[Stored entries]
================================
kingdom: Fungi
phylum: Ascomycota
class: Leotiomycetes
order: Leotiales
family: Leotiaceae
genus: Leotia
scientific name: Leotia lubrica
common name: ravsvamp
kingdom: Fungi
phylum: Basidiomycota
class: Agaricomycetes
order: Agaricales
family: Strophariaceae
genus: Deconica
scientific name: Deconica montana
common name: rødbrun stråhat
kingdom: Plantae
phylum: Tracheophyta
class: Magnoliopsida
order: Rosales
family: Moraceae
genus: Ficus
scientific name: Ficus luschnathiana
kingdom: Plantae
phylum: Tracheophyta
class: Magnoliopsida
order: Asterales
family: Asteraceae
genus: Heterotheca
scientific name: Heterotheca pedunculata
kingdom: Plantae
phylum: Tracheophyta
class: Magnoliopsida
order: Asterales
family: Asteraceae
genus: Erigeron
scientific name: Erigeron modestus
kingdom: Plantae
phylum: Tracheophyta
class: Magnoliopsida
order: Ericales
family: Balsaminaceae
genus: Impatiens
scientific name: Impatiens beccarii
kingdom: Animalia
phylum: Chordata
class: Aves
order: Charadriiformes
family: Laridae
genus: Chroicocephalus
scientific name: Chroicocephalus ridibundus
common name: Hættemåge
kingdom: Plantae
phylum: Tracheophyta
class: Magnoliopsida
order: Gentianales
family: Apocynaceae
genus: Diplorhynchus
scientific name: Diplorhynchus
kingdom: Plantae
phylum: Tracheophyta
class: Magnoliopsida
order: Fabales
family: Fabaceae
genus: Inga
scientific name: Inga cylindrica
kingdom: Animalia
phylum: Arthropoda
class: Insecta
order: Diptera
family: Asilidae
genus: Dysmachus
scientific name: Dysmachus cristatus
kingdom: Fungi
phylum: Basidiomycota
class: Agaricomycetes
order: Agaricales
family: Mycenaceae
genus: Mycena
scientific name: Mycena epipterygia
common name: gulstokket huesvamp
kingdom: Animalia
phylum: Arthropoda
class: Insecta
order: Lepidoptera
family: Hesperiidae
================================
**JOB**
Convert every line of the material into a two-column Markdown table. Put the row number under "No." and the line under "Entry", and skip any blank lines.

**THE ANSWER**
| No. | Entry |
|---|---|
| 1 | kingdom: Fungi |
| 2 | phylum: Ascomycota |
| 3 | class: Leotiomycetes |
| 4 | order: Leotiales |
| 5 | family: Leotiaceae |
| 6 | genus: Leotia |
| 7 | scientific name: Leotia lubrica |
| 8 | common name: ravsvamp |
| 9 | kingdom: Fungi |
| 10 | phylum: Basidiomycota |
| 11 | class: Agaricomycetes |
| 12 | order: Agaricales |
| 13 | family: Strophariaceae |
| 14 | genus: Deconica |
| 15 | scientific name: Deconica montana |
| 16 | common name: rødbrun stråhat |
| 17 | kingdom: Plantae |
| 18 | phylum: Tracheophyta |
| 19 | class: Magnoliopsida |
| 20 | order: Rosales |
| 21 | family: Moraceae |
| 22 | genus: Ficus |
| 23 | scientific name: Ficus luschnathiana |
| 24 | kingdom: Plantae |
| 25 | phylum: Tracheophyta |
| 26 | class: Magnoliopsida |
| 27 | order: Asterales |
| 28 | family: Asteraceae |
| 29 | genus: Heterotheca |
| 30 | scientific name: Heterotheca pedunculata |
| 31 | kingdom: Plantae |
| 32 | phylum: Tracheophyta |
| 33 | class: Magnoliopsida |
| 34 | order: Asterales |
| 35 | family: Asteraceae |
| 36 | genus: Erigeron |
| 37 | scientific name: Erigeron modestus |
| 38 | kingdom: Plantae |
| 39 | phylum: Tracheophyta |
| 40 | class: Magnoliopsida |
| 41 | order: Ericales |
| 42 | family: Balsaminaceae |
| 43 | genus: Impatiens |
| 44 | scientific name: Impatiens beccarii |
| 45 | kingdom: Animalia |
| 46 | phylum: Chordata |
| 47 | class: Aves |
| 48 | order: Charadriiformes |
| 49 | family: Laridae |
| 50 | genus: Chroicocephalus |
| 51 | scientific name: Chroicocephalus ridibundus |
| 52 | common name: Hættemåge |
| 53 | kingdom: Plantae |
| 54 | phylum: Tracheophyta |
| 55 | class: Magnoliopsida |
| 56 | order: Gentianales |
| 57 | family: Apocynaceae |
| 58 | genus: Diplorhynchus |
| 59 | scientific name: Diplorhynchus |
| 60 | kingdom: Plantae |
| 61 | phylum: Tracheophyta |
| 62 | class: Magnoliopsida |
| 63 | order: Fabales |
| 64 | family: Fabaceae |
| 65 | genus: Inga |
| 66 | scientific name: Inga cylindrica |
| 67 | kingdom: Animalia |
| 68 | phylum: Arthropoda |
| 69 | class: Insecta |
| 70 | order: Diptera |
| 71 | family: Asilidae |
| 72 | genus: Dysmachus |
| 73 | scientific name: Dysmachus cristatus |
| 74 | kingdom: Fungi |
| 75 | phylum: Basidiomycota |
| 76 | class: Agaricomycetes |
| 77 | order: Agaricales |
| 78 | family: Mycenaceae |
| 79 | genus: Mycena |
| 80 | scientific name: Mycena epipterygia |
| 81 | common name: gulstokket huesvamp |
| 82 | kingdom: Animalia |
| 83 | phylum: Arthropoda |
| 84 | class: Insecta |
| 85 | order: Lepidoptera |
| 86 | family: Hesperiidae |